Lesson 17: Juridification

Many years ago, my son Franz and I did a study on juridification. Chances are you never heard of the term, as it doesn’t appear in many dictionaries. Juridificatiion is the attempt to codify into law every conceivable human transaction and establish appropriate penalties for all transgressions. We supposedly would no longer need courts, juries, or judges. An official would just feed the data into a computer, and the verdict and penalty would be drawn up.

At that time, some leading lawyers saw juridification right around the corner. They were writing books about computers being fairer than juries or judges. A couple started online legal sites where computers led participants through most legal matters normally performed by your family lawyer.

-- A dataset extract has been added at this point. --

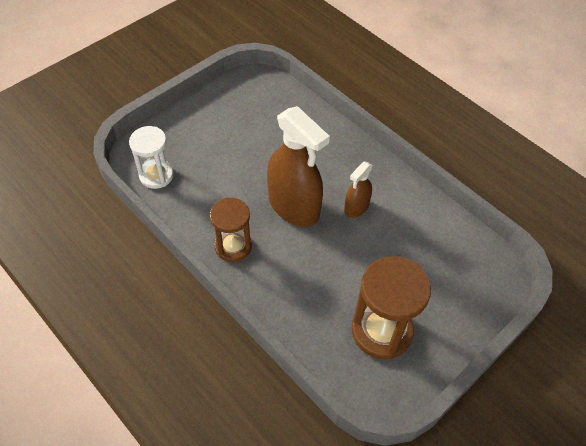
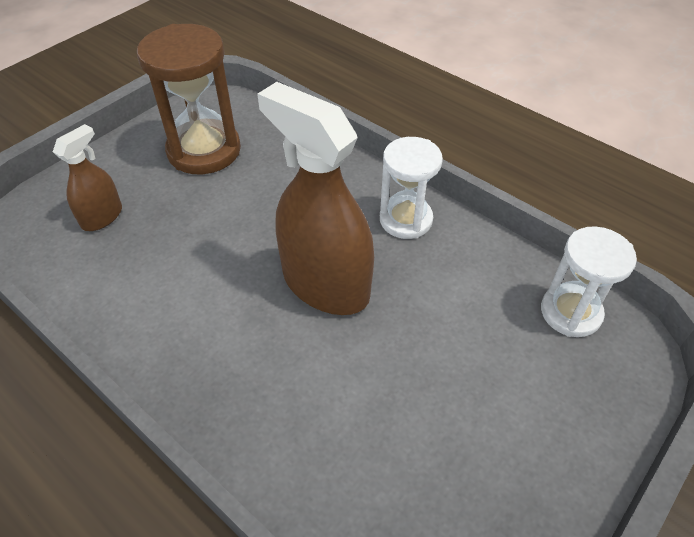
camera: 175 degrees right, 5 degrees down
brown hourglass [210,198,252,262] -> white hourglass [380,137,443,239]
brown spray bottle [344,162,373,218] -> brown spray bottle moved to [53,124,122,231]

Obviously, things did not go as they expected. That’s the bright side. People recognized the value of real persons providing empathetic judgment and understanding for them as individuals. They were not ready to replace people with machines.

I have thought of that study a great deal in the past two years when people marvel at new advances in artificial intelligence. Franz and I found that AI contributes to legalism that reads events factually without considering deeper concerns such as wider relationships and emotional involvements. This literalism seems to promote excessive conformity to what society regards as normal.

However, the most important finding in our study was that justice, as defined in Christian scripture and English common law, is about judgment as much as fairness. Artificial intelligence might offer a scientific indifference that seems to provide fairness if you are dealing with abstract generalities, but that is not enough for the peculiarities of each individual case.

Although our paper dealt with law, the same happened in all fields, including the other professions. Many were talking about machines doing the job better than humans. They hailed a new stage in evolution when computers replaced us.

I hear much the same today. Considering juridification might cause us see this is a bad idea.